Limiter sa production, arme à double tranchant pour l'Opep

Mardi 3 Mars 2020

Londres - L'Organisation des pays exportateurs de pétrole (Opep) joue de l'ouverture plus ou moins grande de ses robinets d'or noir pour influencer les cours du brut, au risque de perdre en influence sur le marché mondial.


Les dernières coupes en date, décidées lors de la précédente réunion interministérielle début décembre à Vienne, représentent un volume de 500.000 barils par jour (b/j) en moins, à se partager entre les différents membres et leurs partenaires unis par l'accord Opep+.
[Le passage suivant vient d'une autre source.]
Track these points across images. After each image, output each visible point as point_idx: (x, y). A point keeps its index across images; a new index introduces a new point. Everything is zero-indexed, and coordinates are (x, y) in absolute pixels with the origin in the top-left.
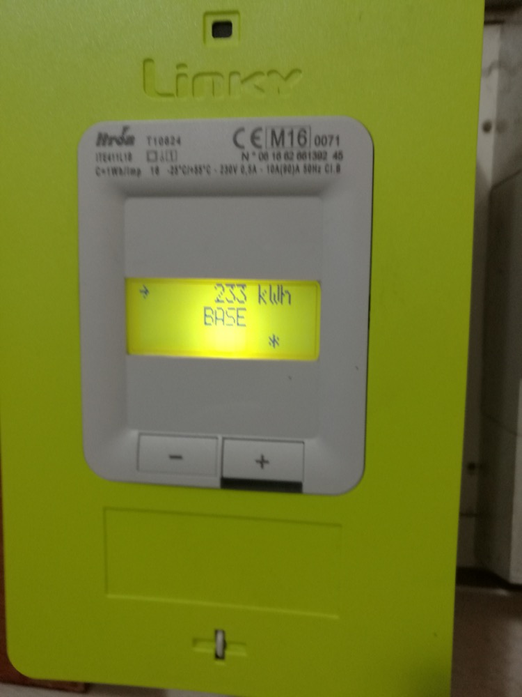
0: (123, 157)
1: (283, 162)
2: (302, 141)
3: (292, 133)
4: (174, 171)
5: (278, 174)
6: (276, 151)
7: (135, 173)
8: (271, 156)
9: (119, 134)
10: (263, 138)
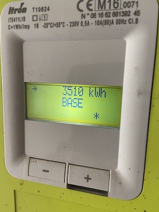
0: (21, 20)
1: (104, 18)
2: (116, 5)
4: (46, 26)
5: (101, 26)
6: (101, 12)
7: (27, 27)
8: (97, 16)
9: (19, 7)
10: (93, 5)
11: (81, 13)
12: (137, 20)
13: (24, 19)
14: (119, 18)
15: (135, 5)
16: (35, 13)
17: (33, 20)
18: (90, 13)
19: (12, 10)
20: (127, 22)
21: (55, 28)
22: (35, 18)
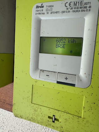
1: (76, 9)
2: (81, 4)
3: (79, 2)
4: (51, 13)
5: (75, 12)
6: (75, 7)
7: (44, 14)
8: (73, 8)
9: (41, 6)
10: (72, 4)
11: (66, 8)
12: (90, 10)
13: (42, 10)
14: (82, 9)
15: (89, 3)
16: (47, 8)
17: (46, 11)
18: (70, 7)
19: (37, 7)
20: (86, 11)
21: (55, 14)
22: (47, 10)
L'Arabie saoudite, en qualité de chef de file du cartel, en assume à elle seule un tiers (167.000 b/j), soit davantage que les trois suivants, les Emirats arabes Unis (60.000 b/j), le Koweït (55.000 b/j) et l'Irak (50.000 b/j) additionnés. Le royaume a même ajouté à son quota un autre 400.000 b/j "volontaire".

Moscou, associée à l'Organisation via l'accord Opep+, est quant à elle plus réticente et dispose d'une restriction plus réduite de 70.000 b/j, malgré un niveau de production légèrement plus élevé que Ryad.

La crédibilité de l'Organisation et l'efficacité de ses décisions reposent aussi sur la capacité de chacun de ses membres à tenir ses engagements, l'Arabie saoudite ne manquant pas de rappeler à l'ordre les mauvais élèves qui dépassent leurs quotas, comme en septembre le Nigeria et l'Irak.

Mais la politique de limitation de la production a son point faible: devant une offre croissante des pays non membres de l'Opep, dont les Etats-Unis qui ne se privent pas de pomper à des niveaux records, elle restreint la part de marché du cartel et son emprise sur le marché mondial de pétrole.

"Acter de nouvelles coupes dans la production est un véritable casse-tête pour l'Opep qui a récemment vu sa part de marché tomber à un niveau historiquement bas de 35%" avertit Ipek Ozkardeskaya, analyste chez Swissquote Bank.

Tous les pays membres du cartel ne participent pas à l'effort commun: ainsi l'Iran, le Venezuela et la Libye en sont tout simplement exemptés, leurs situations politiques et économiques internes étant déjà des fardeaux jugés suffisants par leurs partenaires.

Ils n'ont d'ailleurs pas eu besoin de quotas pour assister à la chute de leur production. Téhéran, sous le coup des sanctions américaines, a par exemple vu sa production baisser de 40% en deux ans. Tripoli subit une division par dix depuis plusieurs semaines du fait des blocages des terminaux pétroliers par les forces loyales au maréchal Haftar, dans l'est du pays.

Mais là encore, un retour à la normale des exportations libyennes, de même qu'un hypothétique assouplissement des embargos sur le pétrole vénézuélien ou iranien sans relance de la demande au moins équivalente, pourrait forcer le cartel et ses alliés à de nouvelles diminutions de la production et fragiliser l'entente sur le juste partage de celles-ci.